§ **EXERCISE INSTRUCTIONS**:
Write out every line below that contains "Thema".

§ **AVAILABLE RECORDS**:
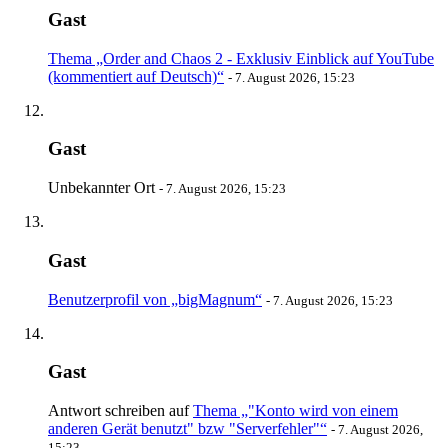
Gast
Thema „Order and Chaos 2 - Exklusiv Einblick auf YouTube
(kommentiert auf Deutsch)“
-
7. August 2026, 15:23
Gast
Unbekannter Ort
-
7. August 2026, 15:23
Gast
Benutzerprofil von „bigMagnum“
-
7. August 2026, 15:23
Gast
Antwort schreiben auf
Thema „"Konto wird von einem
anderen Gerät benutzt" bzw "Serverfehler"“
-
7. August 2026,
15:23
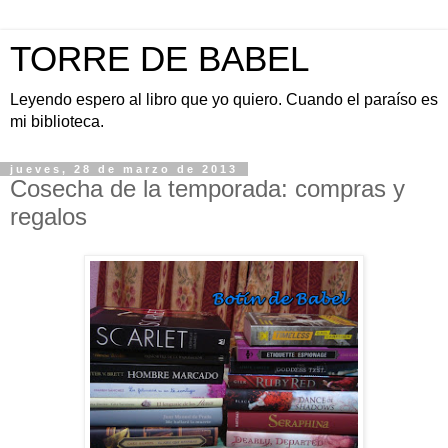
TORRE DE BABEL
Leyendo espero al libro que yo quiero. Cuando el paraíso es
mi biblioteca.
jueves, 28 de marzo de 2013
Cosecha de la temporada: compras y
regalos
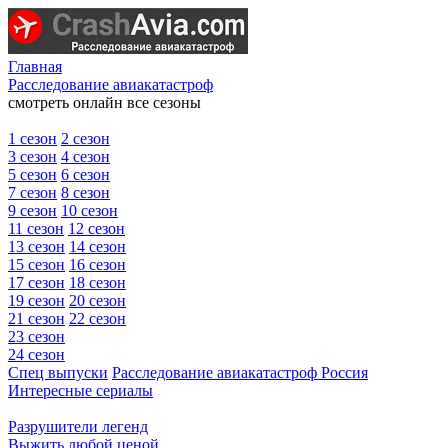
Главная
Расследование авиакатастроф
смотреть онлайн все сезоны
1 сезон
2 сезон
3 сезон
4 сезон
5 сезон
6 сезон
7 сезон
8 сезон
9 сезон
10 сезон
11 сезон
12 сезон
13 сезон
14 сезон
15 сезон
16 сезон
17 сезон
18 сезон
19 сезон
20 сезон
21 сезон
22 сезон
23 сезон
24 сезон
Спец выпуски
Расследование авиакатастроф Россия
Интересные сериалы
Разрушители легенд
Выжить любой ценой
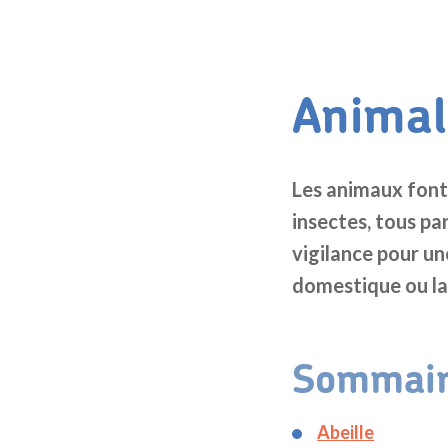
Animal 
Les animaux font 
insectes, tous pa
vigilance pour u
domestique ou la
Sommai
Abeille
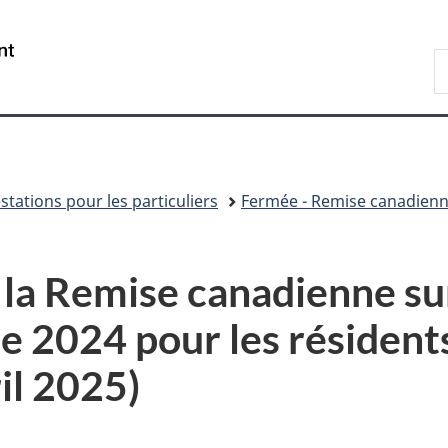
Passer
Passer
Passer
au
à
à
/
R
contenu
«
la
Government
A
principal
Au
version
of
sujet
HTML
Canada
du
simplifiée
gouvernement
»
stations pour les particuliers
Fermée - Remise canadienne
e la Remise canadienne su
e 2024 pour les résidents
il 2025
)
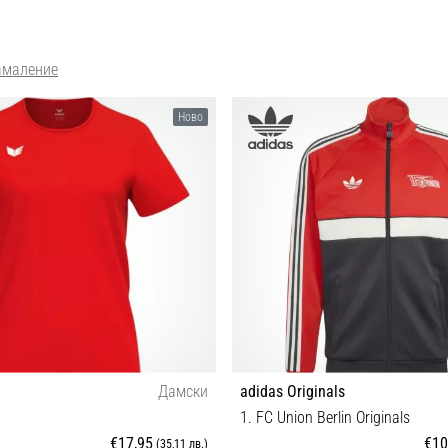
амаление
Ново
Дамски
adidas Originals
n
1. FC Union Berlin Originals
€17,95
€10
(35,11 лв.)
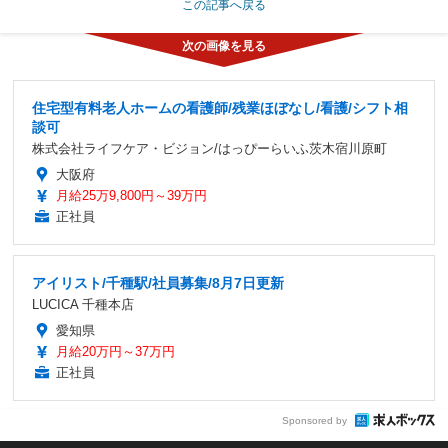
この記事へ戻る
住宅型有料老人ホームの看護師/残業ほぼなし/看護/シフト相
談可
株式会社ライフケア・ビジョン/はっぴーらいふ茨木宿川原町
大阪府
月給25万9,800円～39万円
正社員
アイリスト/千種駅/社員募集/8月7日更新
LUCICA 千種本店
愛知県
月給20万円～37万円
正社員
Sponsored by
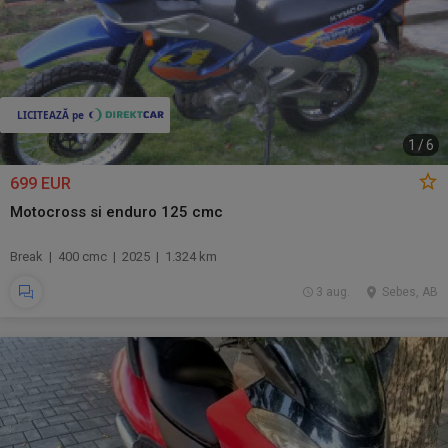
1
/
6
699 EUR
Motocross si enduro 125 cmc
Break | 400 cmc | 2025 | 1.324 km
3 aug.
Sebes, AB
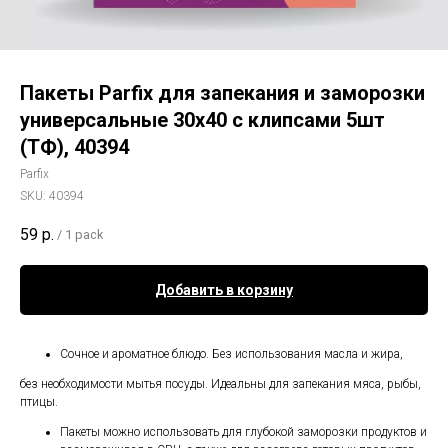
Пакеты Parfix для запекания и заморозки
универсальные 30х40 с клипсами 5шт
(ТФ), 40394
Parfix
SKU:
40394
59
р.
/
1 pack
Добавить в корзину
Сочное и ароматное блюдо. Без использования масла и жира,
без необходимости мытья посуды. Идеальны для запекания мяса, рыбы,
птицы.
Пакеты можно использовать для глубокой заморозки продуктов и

§ **SOLUTION FOR THIS EXERCISE**:
Thema „Order and Chaos 2 - Exklusiv Einblick auf YouTube
Thema „"Konto wird von einem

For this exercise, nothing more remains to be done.